Extracted data entries

##############################

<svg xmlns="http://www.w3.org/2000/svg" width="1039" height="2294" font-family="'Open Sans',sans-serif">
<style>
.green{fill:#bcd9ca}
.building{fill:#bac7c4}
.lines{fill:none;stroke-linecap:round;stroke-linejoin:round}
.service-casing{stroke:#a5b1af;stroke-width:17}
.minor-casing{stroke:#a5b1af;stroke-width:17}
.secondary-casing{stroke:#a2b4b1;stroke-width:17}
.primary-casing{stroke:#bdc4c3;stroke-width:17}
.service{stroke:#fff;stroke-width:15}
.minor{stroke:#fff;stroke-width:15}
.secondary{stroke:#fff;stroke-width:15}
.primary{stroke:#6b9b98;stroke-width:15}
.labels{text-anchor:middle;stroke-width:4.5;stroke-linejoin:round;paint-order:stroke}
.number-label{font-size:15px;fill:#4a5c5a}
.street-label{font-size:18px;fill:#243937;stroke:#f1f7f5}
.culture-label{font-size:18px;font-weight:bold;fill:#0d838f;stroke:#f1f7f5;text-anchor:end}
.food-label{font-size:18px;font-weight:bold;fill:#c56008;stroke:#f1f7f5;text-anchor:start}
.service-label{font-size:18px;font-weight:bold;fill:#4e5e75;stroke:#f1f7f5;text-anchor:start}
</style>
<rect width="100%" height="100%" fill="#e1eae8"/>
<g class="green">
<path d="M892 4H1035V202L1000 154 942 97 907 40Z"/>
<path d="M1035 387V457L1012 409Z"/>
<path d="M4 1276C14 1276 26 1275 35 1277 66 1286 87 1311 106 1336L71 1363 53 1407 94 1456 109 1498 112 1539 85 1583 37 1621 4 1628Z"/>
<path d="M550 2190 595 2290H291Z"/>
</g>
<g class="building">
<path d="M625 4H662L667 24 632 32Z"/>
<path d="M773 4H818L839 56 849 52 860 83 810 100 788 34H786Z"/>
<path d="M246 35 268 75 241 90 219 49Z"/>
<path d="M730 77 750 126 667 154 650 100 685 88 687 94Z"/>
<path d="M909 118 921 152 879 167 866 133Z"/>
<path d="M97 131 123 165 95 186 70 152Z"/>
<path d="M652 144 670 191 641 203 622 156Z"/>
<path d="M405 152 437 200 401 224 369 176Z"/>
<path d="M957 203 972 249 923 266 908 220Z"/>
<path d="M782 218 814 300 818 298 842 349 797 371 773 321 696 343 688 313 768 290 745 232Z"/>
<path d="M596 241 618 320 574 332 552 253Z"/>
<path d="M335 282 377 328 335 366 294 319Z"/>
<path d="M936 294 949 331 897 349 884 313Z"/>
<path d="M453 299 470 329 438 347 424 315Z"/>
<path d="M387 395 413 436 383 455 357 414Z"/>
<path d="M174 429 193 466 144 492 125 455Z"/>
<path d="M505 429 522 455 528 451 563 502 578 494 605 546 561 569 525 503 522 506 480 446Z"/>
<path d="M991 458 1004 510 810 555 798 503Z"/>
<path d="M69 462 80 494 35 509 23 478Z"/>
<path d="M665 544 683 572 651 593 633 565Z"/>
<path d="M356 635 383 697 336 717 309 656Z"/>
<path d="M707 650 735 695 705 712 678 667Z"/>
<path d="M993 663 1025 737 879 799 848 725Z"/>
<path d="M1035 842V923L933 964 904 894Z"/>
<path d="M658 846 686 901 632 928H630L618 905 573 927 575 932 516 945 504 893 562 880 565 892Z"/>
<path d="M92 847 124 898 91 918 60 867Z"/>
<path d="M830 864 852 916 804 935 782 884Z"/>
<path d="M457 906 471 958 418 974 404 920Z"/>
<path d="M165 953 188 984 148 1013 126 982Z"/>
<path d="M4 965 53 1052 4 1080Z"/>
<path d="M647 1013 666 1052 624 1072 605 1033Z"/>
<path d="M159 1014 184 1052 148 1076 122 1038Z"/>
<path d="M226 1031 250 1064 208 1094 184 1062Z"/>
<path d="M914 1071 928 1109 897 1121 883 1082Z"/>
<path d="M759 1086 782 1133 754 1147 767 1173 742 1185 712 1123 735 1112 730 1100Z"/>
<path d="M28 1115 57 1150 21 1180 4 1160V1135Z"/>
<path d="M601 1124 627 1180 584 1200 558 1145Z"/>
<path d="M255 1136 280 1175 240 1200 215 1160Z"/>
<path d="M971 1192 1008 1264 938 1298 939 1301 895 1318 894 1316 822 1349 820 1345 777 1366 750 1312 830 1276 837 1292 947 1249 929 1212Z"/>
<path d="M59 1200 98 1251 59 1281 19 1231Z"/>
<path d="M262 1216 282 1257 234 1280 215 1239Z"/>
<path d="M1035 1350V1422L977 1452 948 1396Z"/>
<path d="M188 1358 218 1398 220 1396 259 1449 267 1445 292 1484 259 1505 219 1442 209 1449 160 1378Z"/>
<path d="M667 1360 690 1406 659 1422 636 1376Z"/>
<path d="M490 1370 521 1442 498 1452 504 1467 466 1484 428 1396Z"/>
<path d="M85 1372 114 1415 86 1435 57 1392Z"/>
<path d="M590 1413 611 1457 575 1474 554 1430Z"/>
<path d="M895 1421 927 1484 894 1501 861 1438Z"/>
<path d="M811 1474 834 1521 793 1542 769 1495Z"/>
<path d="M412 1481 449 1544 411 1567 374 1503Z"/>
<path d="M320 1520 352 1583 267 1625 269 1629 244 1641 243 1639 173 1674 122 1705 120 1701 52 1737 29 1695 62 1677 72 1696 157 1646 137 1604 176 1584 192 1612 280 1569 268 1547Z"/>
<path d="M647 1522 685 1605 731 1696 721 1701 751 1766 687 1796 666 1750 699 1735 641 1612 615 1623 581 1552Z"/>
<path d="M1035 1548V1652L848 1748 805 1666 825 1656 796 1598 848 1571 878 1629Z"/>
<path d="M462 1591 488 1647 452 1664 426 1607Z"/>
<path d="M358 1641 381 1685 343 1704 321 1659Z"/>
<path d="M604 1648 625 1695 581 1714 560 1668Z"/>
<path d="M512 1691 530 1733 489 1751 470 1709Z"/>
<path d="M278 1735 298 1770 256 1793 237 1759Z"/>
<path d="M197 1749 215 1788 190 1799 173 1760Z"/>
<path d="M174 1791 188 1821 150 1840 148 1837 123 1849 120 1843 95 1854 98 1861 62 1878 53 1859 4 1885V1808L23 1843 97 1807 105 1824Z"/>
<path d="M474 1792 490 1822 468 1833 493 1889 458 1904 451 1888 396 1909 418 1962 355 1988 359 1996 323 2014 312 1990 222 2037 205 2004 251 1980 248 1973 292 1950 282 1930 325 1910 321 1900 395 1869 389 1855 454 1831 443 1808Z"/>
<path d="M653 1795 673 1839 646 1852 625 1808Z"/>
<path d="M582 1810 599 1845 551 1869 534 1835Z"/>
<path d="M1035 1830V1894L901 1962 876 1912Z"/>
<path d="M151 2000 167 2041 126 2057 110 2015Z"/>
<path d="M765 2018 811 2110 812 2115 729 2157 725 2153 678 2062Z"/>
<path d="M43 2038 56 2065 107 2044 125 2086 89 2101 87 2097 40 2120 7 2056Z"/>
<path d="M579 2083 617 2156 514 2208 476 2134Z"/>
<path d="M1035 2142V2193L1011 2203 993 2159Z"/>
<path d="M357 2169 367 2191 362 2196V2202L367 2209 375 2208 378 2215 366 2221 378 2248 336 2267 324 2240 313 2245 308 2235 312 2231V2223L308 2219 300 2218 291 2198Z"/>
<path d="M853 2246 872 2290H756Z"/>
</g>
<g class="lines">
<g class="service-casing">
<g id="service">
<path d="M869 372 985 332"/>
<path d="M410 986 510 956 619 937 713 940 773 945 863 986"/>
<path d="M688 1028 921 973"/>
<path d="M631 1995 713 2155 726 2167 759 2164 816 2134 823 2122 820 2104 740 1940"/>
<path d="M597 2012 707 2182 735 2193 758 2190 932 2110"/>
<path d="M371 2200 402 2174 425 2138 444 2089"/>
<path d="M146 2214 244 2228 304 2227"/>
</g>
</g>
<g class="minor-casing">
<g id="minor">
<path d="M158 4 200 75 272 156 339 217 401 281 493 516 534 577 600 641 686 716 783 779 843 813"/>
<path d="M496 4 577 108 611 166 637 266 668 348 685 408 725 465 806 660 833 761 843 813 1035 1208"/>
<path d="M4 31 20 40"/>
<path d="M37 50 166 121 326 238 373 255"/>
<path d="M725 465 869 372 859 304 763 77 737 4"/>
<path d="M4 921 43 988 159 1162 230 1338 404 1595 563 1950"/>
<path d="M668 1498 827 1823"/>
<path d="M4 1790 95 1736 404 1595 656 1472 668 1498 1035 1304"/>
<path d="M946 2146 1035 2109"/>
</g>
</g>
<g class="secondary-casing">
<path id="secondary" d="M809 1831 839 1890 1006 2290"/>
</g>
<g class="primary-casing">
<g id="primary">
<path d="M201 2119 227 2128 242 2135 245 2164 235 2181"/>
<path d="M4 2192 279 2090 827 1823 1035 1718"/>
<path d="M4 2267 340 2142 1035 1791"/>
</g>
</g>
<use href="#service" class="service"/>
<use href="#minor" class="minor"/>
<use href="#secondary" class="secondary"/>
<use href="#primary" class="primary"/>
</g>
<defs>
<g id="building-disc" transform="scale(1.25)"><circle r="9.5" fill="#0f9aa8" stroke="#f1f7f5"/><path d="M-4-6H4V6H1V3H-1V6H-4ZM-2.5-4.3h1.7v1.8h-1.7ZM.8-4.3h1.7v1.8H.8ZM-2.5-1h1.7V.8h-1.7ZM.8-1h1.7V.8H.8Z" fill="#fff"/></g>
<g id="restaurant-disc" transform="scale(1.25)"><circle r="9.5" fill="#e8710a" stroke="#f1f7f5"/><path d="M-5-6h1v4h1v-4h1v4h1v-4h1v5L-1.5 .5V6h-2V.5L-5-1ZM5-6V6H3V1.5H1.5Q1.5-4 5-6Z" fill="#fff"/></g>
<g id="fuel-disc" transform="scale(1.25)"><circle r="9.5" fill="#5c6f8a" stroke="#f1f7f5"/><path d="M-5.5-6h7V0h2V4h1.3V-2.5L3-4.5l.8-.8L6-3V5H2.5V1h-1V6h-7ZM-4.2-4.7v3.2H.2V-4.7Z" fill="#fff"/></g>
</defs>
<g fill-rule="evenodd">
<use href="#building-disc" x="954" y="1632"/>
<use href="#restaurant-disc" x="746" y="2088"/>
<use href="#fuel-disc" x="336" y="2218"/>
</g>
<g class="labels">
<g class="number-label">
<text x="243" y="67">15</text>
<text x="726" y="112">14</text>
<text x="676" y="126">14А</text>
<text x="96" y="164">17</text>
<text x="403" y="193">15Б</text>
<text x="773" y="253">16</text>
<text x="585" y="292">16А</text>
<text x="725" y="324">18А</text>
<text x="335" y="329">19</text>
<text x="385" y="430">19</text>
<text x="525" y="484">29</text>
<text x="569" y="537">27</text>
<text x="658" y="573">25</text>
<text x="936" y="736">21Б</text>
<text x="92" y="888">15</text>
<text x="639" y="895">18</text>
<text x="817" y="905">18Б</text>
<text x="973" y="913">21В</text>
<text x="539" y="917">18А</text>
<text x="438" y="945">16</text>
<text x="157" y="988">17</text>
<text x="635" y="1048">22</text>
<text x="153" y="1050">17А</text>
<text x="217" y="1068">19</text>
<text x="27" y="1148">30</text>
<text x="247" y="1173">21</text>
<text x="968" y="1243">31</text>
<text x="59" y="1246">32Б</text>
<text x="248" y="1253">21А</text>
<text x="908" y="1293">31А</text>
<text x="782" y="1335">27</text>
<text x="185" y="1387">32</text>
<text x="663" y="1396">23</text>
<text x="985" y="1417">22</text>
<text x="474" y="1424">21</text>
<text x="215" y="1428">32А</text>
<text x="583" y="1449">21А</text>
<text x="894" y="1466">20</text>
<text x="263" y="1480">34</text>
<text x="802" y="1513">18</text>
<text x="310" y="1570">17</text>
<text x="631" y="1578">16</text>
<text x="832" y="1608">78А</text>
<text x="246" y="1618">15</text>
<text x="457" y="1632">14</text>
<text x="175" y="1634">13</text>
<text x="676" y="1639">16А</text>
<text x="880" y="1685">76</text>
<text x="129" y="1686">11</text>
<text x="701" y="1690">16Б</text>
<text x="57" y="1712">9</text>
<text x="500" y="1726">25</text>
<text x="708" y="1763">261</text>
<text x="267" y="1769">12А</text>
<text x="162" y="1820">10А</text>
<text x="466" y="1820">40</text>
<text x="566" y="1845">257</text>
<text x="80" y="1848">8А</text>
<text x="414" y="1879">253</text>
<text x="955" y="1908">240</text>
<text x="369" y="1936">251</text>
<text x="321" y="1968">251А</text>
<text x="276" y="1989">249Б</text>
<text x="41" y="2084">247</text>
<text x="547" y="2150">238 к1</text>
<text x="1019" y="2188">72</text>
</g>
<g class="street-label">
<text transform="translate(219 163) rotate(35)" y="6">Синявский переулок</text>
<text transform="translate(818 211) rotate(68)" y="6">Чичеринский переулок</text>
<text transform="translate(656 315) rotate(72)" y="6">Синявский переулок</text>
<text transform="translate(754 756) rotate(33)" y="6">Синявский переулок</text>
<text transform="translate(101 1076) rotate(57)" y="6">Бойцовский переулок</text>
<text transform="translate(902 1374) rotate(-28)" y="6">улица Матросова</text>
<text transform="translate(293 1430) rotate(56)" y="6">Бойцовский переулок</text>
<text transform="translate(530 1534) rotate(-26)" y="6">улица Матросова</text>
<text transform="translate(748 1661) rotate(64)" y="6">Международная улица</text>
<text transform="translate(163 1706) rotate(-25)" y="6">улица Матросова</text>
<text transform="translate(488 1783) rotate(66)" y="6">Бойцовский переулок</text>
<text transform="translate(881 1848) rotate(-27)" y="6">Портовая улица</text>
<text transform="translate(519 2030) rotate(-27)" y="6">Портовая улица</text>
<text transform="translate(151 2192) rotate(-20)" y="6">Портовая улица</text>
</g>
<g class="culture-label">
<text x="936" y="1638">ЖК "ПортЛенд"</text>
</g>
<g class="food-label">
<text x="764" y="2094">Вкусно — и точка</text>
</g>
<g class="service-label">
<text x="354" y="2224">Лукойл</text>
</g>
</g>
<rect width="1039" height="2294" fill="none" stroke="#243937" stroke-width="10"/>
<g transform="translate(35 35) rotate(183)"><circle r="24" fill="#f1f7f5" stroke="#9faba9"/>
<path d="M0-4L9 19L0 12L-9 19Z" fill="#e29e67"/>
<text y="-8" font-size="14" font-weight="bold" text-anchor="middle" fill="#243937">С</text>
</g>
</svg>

##############################

• What to produce
Every line that contains "lines" should be copied out of the data.

• Expected answer
.lines{fill:none;stroke-linecap:round;stroke-linejoin:round}
<g class="lines">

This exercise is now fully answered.